- **JOB ITEM**: Give back the listing in full and exactly, leaving out the images.

======

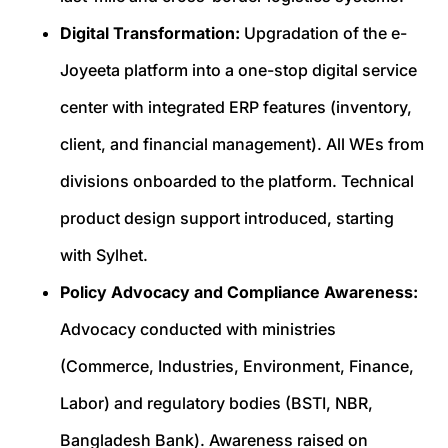
Digital Transformation:
Upgradation of the e-
Joyeeta platform into a one-stop digital service
center with integrated ERP features (inventory,
client, and financial management). All WEs from
divisions onboarded to the platform. Technical
product design support introduced, starting
with Sylhet.
Policy Advocacy and Compliance Awareness:
Advocacy conducted with ministries
(Commerce, Industries, Environment, Finance,
Labor) and regulatory bodies (BSTI, NBR,
Bangladesh Bank). Awareness raised on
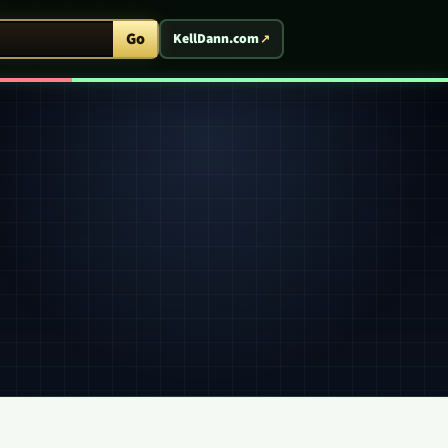
ent Arcade
Go
KellDann.com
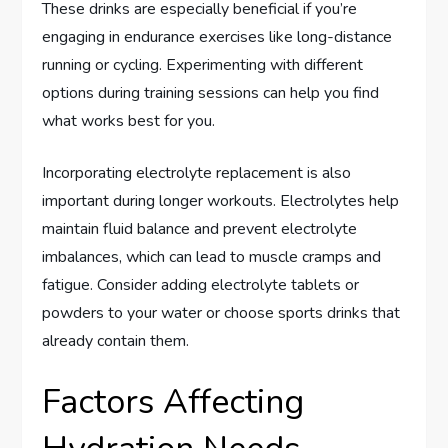
These drinks are especially beneficial if you’re
engaging in endurance exercises like long-distance
running or cycling. Experimenting with different
options during training sessions can help you find
what works best for you.
Incorporating electrolyte replacement is also
important during longer workouts. Electrolytes help
maintain fluid balance and prevent electrolyte
imbalances, which can lead to muscle cramps and
fatigue. Consider adding electrolyte tablets or
powders to your water or choose sports drinks that
already contain them.
Factors Affecting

======

- **ANSWER TO THIS EXERCISE**:
Digital Transformation:
Upgradation of the e-
Joyeeta platform into a one-stop digital service
center with integrated ERP features (inventory,
client, and financial management). All WEs from
divisions onboarded to the platform. Technical
product design support introduced, starting
with Sylhet.
Policy Advocacy and Compliance Awareness:
Advocacy conducted with ministries
(Commerce, Industries, Environment, Finance,
Labor) and regulatory bodies (BSTI, NBR,
Bangladesh Bank). Awareness raised on
ent Arcade
Go
KellDann.com
These drinks are especially beneficial if you’re
engaging in endurance exercises like long-distance
running or cycling. Experimenting with different
options during training sessions can help you find
what works best for you.
Incorporating electrolyte replacement is also
important during longer workouts. Electrolytes help
maintain fluid balance and prevent electrolyte
imbalances, which can lead to muscle cramps and
fatigue. Consider adding electrolyte tablets or
powders to your water or choose sports drinks that
already contain them.
Factors Affecting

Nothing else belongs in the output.